DOCUMENT EXTRACT:
# # # #

It turns out that the desired behavior can be achieved by extending the interface of path.glob in util/path.jam and adding a few lines of jam code.  I added two optional parameters, 'recurse' and 'maxdepth'.  If a non-null argument is passed to 'recurse', then up to 'maxdepth' levels of subdirectories are globbed.  By default 'maxdepth' is MAXINT.  I will submit a patch after I do the hard work of documentation and selftest after some discovery of what needs to be done there.  In-line documentation reads as follows:

#    Returns the list of files matching the given pattern in the
#    specified directory.  Both directories and patterns are
#    supplied as portable paths. Each pattern should be non-absolute
#    path, and can't contain "." or ".." elements. Each slash separated
#    element of pattern can contain the following special characters:
#    -  '?', which match any character
#    -  '*', which matches arbitrary number of characters.

# # # #

SUPPLIED INFORMATION:
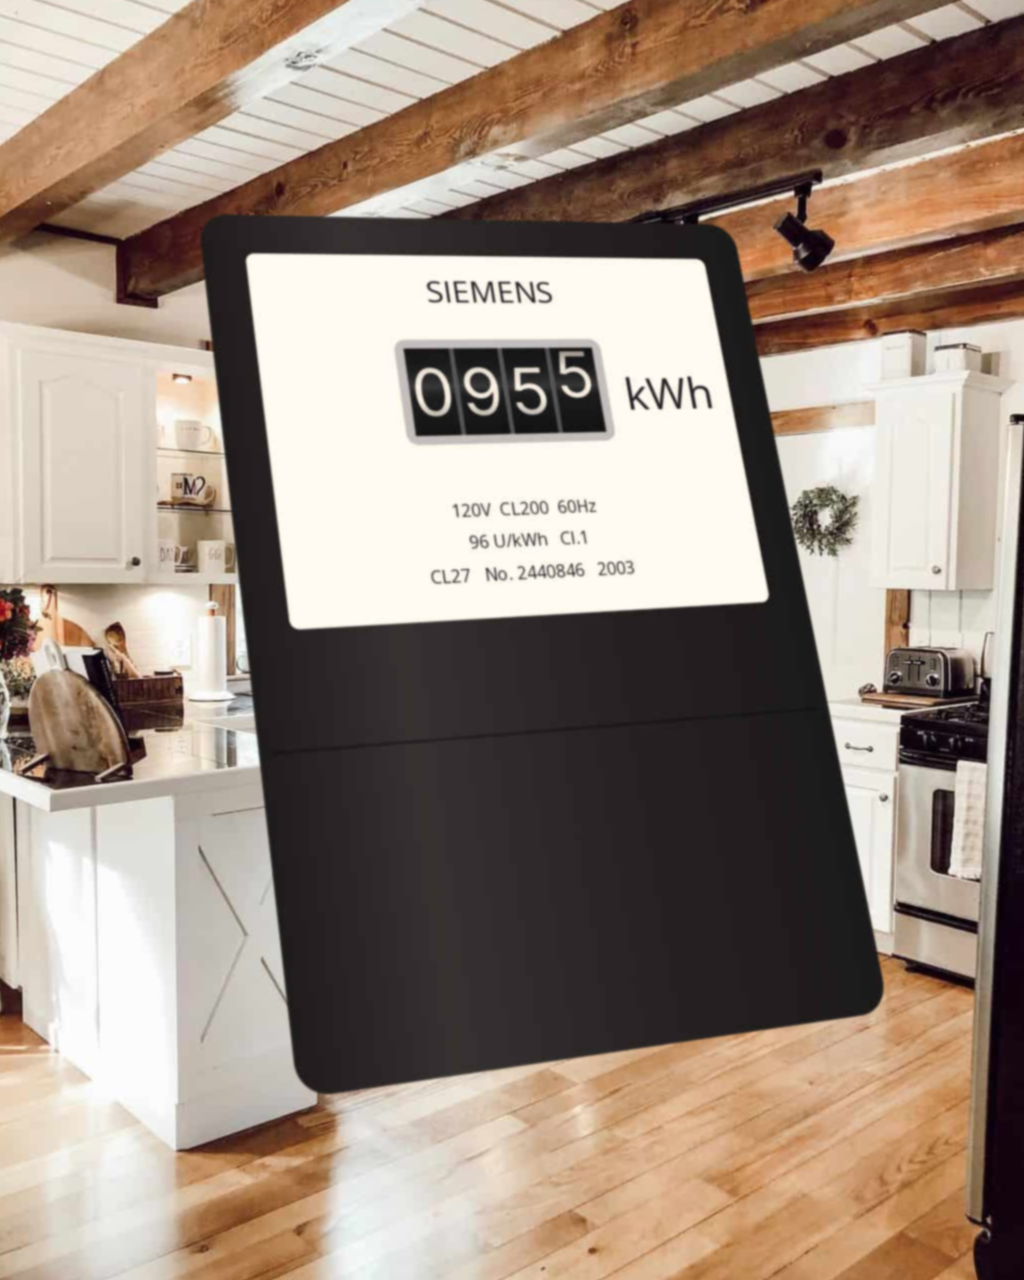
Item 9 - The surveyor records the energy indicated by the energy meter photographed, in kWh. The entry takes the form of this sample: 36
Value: 955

# # # #

WORK REQUIRED: Write what comes next in the post about adding 'recurse' and 'maxdepth' parameters to path.glob, starting right after its final line of in-line documentation.

RESULT OF THE TASK:
#    A file $(d)/e1/e2/e3 (where 'd' is in $(dirs)) matches pattern p1/p2/p3
#    if and only if e1 matches p1, e2 matches p2 and so on.
#   
#    If optional parameter 'recurse' is passed a non-null argument, the
#    entire tree is walked.  The maximum number of subtree levels to be walked
#    can be controlled by the optional 'maxdepth' parameter.  The default
#    is no limit.  Maxdepth of 1 limits the search to one sublevel.  For
#    example, [ glob . : *.cpp *.h : t : 2 ] matches all *.cpp and *.h
#    files in the current directory and two levels of subdirectories.
#
#    For example:
#        [ glob . : *.cpp ]
#        [ glob . : */build/Jamfile ]
#        [ glob . : *.cpp *.h : t ]
rule glob ( dirs * : patterns + : recurse ? : maxdepth ? )

How does this sound?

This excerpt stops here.